After 63 years, are we any better!
Hotel Sheraton Imperial Kuala Lumpur: This is my first visit to Malaysia. Though I have had Malaysian visa in the past but somehow the trip did not materialise due to last minute changes. I arrived here today evening on a United Nations invitation to attend a conference. Tomorrow is the Indian Independence Day.
After six decades of Independence, I have started to question, like many others, if we were better off under the British rule. Though it hurts my national pride, there are good reasons to think so.
Recently I was aghast to see on television thousands of tons of food grains rotting in the open while millions of countrymen go hungry. Something is seriously wrong with India.

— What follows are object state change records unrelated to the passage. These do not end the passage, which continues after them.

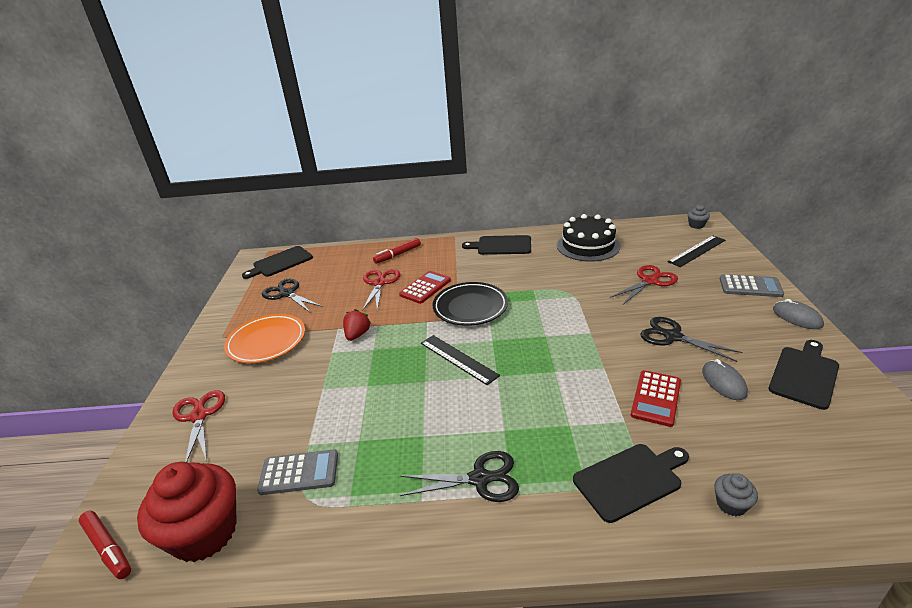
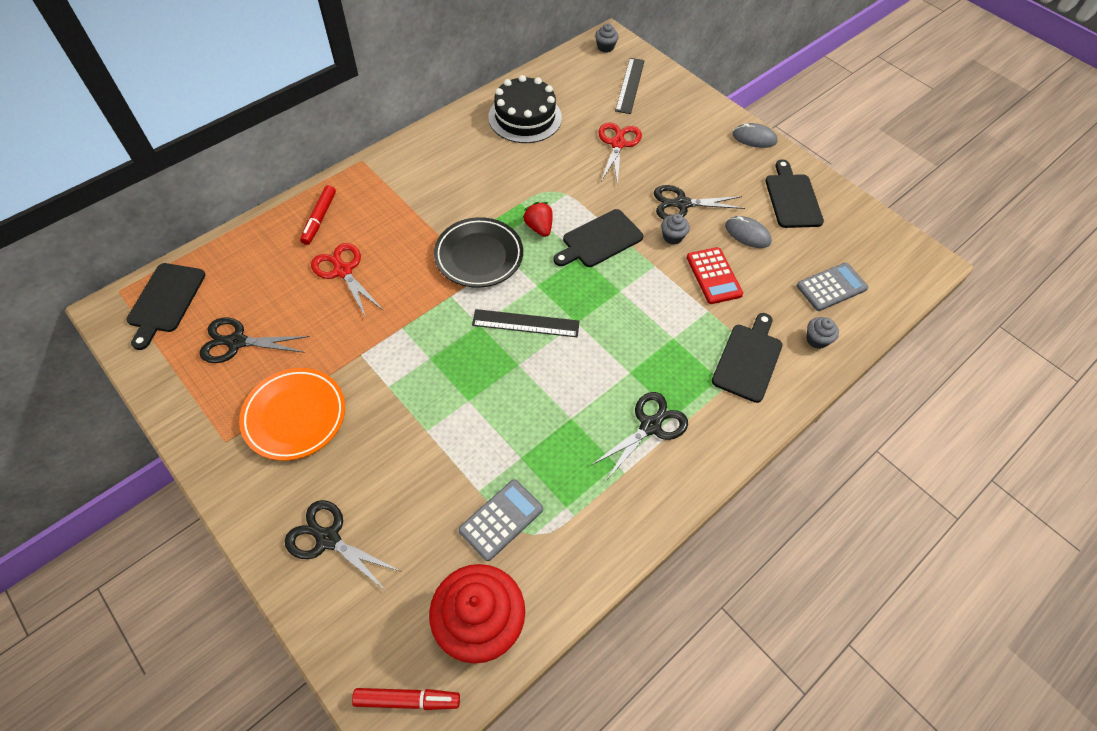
camera: 45 degrees left, 25 degrees up
(199, 416) = (328, 539): red scissors -> black scissors
(357, 335) = (393, 350): red strawberry -> red strawberry (539, 227)
(425, 287) = (404, 252): red calculator -> none
(501, 245) = (432, 153): black cutting board -> black cutting board (599, 240)
(641, 355) = (672, 237): none -> grey cupcake
(750, 286) = (701, 116): grey calculator -> grey calculator (831, 287)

Are we actually confirming what Sir Winston Churchill and the Indian Communists once said? Churchill, the outspoken opponent of Indian Independence, had opined that India was incapable of self-governance while the Communists had raised the slogan`Yeh azadi jhoota hai’.
The British excelled in exploiting India simply because the system they put in place was ironically highly efficient and effective. They had clear-cut policies and targets for which they set in motion a well-oiled bureaucratic machinery that, in turn, rewarded merit and diligence.
In contrast, there is hardly any rule of law in India. What we now have is a criminal-political-bureaucratic regime playing poker with the lives of a billion plus citizens. The result is corruption and scams, zero accountability, tribal unrest, regionalism, Maoist menace, terrorist threats, farmer suicides, unstable and hostile neighbours, staggering price rise, unemployment and so on.
Might is Right seems to have replaced the Rule of Law in society. The life of an average Indian is miserable. Was this the kind of life we Indians struggled for against the British! It is high time we sit and introspect.
Year after year, like a ritual, I have been attending the Independence Day function and the tea either at the Raj Bhawan in Kolkata or Jaipur or at the President House in Delhi. But tomorrow, I shall attend the formal Independence Day celebrations at Indian embassy in the morning.
The Indian Embassy in Malaysia informed me that formal reception was held on the eve of August 13th 2010 and that there would be only the flag hosting ceremony on August 15th at the Embassy.
I was thinking that besides the Indian Embassy, there must be other celebrations as Malaysia has a strong Indian community presence. There is an organisation of Indians called Bharat Club. I’ll have to find out if they are organising any celebrations.
The only other time I attended the Indian Independence Day abroad was in 1994 or 95 in London when L M Singhvi was the ambassador. I remember there was an arrangement to go to the venue of the celebration that was quite some distance from the India House. After the celebrations, I had a long chat with Singhvi ji on various issues.